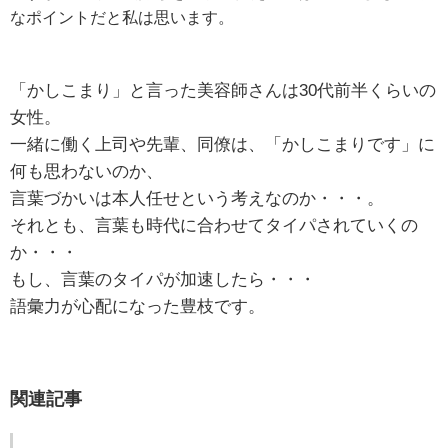
なポイントだと私は思います。
「かしこまり」と言った美容師さんは30代前半くらいの
女性。
一緒に働く上司や先輩、同僚は、「かしこまりです」に
何も思わないのか、
言葉づかいは本人任せという考えなのか・・・。
それとも、言葉も時代に合わせてタイパされていくの
か・・・
もし、言葉のタイパが加速したら・・・
語彙力が心配になった豊枝です。
関連記事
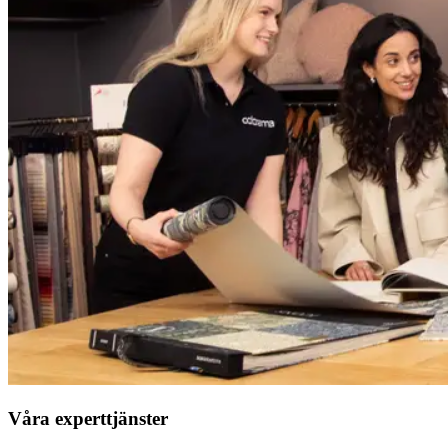
Våra experttjänster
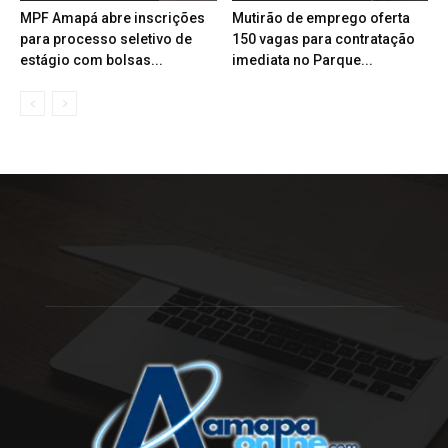
MPF Amapá abre inscrições
Mutirão de emprego oferta
para processo seletivo de
150 vagas para contratação
estágio com bolsas...
imediata no Parque...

════

Requirement.
Lines holding the word "para" in the entries above are the ones to pull out. Copy them all.

Reply.
para processo seletivo de
150 vagas para contratação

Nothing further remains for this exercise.